Note that the archive of the list is public. So its not only all subscribers
but _everybody_ in the world that can read it. Which really renders these
disclaimers useless.
Moreover emails are like postcards: Anyone on the way can read them (and even
modify them). The _only_ security options to circumvent that are: a) use a
dedicated transport, that is send your emails via trusted direct telephone
lines (defeats the advantage of sending over internet for just the net-costs)
or b) use GPG/PGP/whatever to sign (and encrypt if applicable) your mails to
protect them against modification.
Sending an unsigned mail means you don't really care for your identity (do
firms support that? should they support that?). Sending personal (and probably
confidental) mail unencrypted over the net is like shouting your bank details
and the PIN on a crowded place in your city. And attaching the disclaimer is
shouting "but don't use that information to rob my account!". Its useless...

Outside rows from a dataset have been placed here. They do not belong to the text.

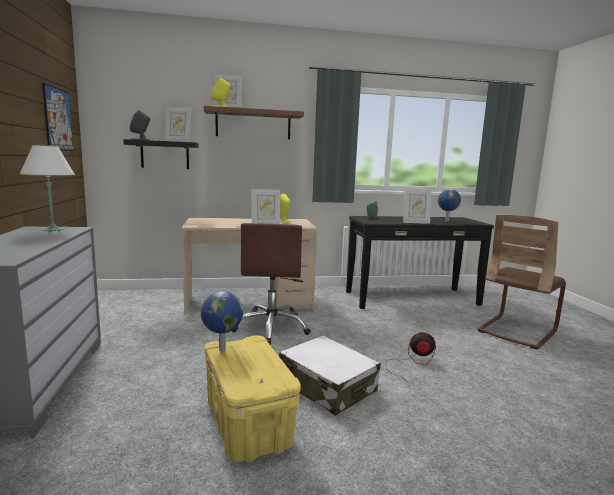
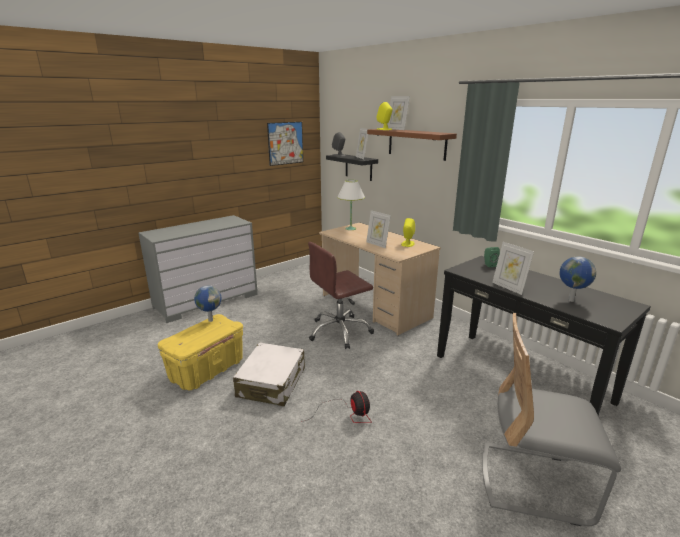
camera: 60 degrees right, 10 degrees up
white table lamp [20,145,75,231] -> white table lamp moved to [337,180,365,230]
brown chair [477,215,566,350] -> grey chair [482,313,621,526]

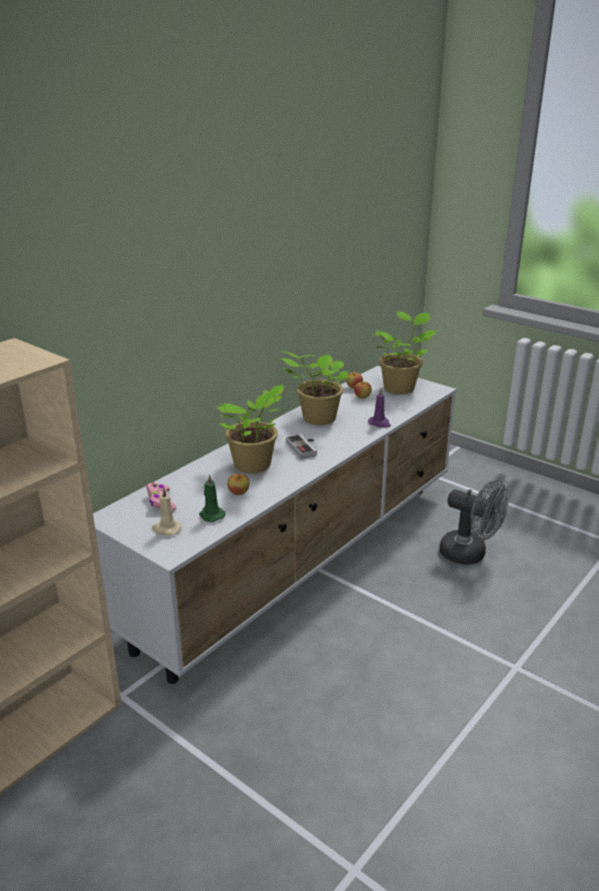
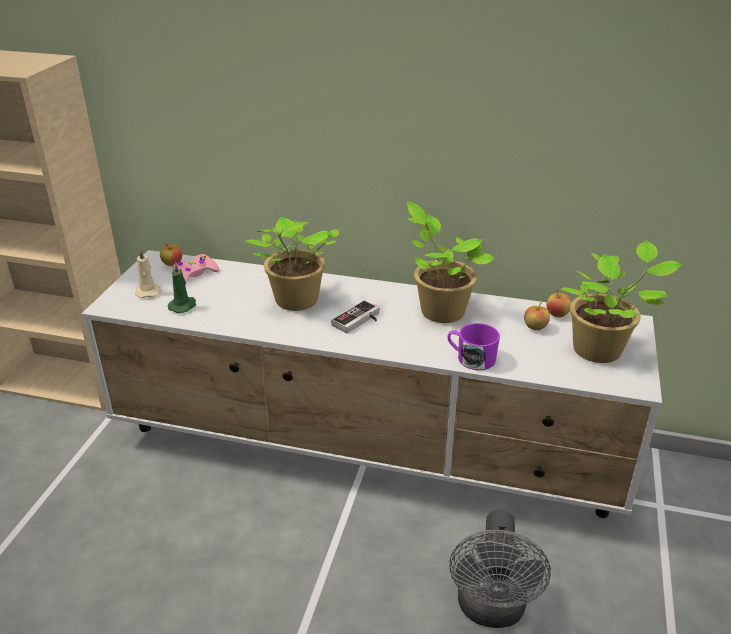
camera: 65 degrees right, 5 degrees up
apple [227,473,249,495] -> apple moved to [160,244,182,266]
purple candle [368,388,391,428] -> purple mug [447,323,500,370]

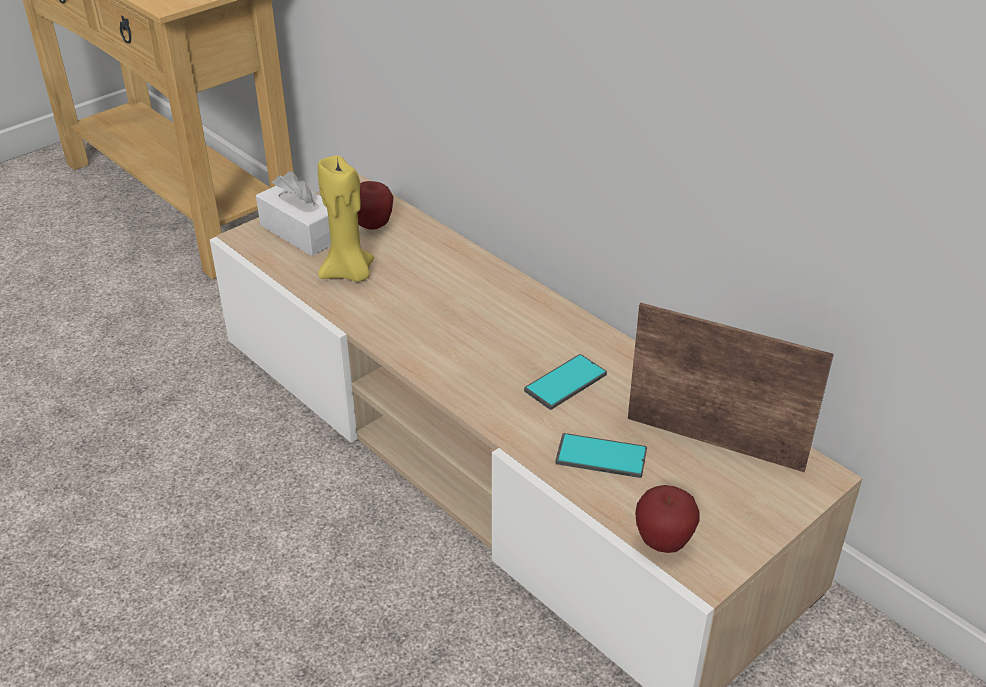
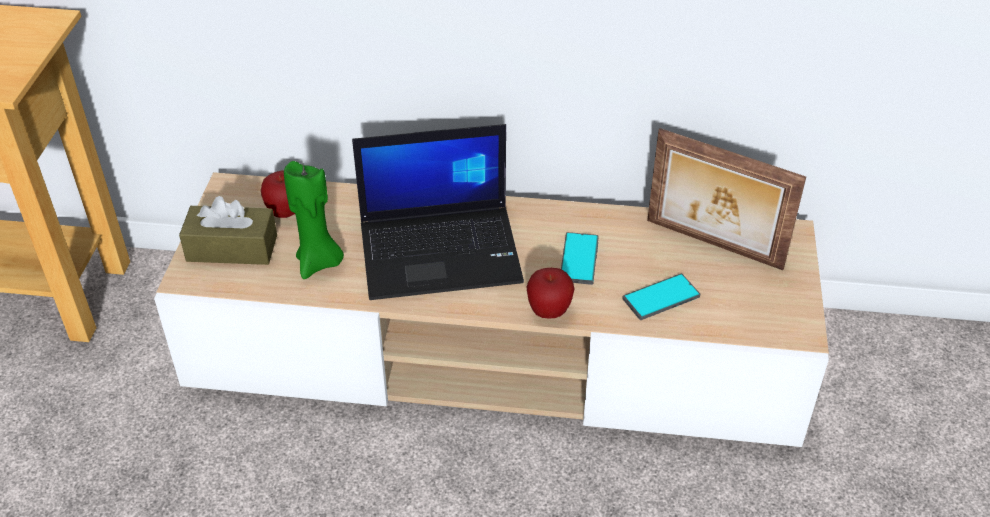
camera: 40 degrees left, 5 degrees up
white tissue box [256,171,331,256] -> brown tissue box [179,196,277,265]
yellow candle [318,156,374,282] -> green candle [284,161,344,279]
picture frame [628,303,834,472] -> picture frame turned 135 degrees counterclockwise [647,128,806,270]
apple [635,485,700,553] -> apple moved to [526,268,574,319]
none -> laptop [352,124,524,300]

Please, if your employer "enforces" you to use such a disclaimer, teach him
how email works. If you need proof of the missing proof of identity, I can
send your boss an email using president at whitehouse.gov as sender...
> Would everyone here still consider them to be bad etiquette even after
> reading my response?
I consider them useless, misleading and wrong as you can read above.
And its annoying if people don't separate this disclaimer with the official
signature-separator (which is "-- " in one line).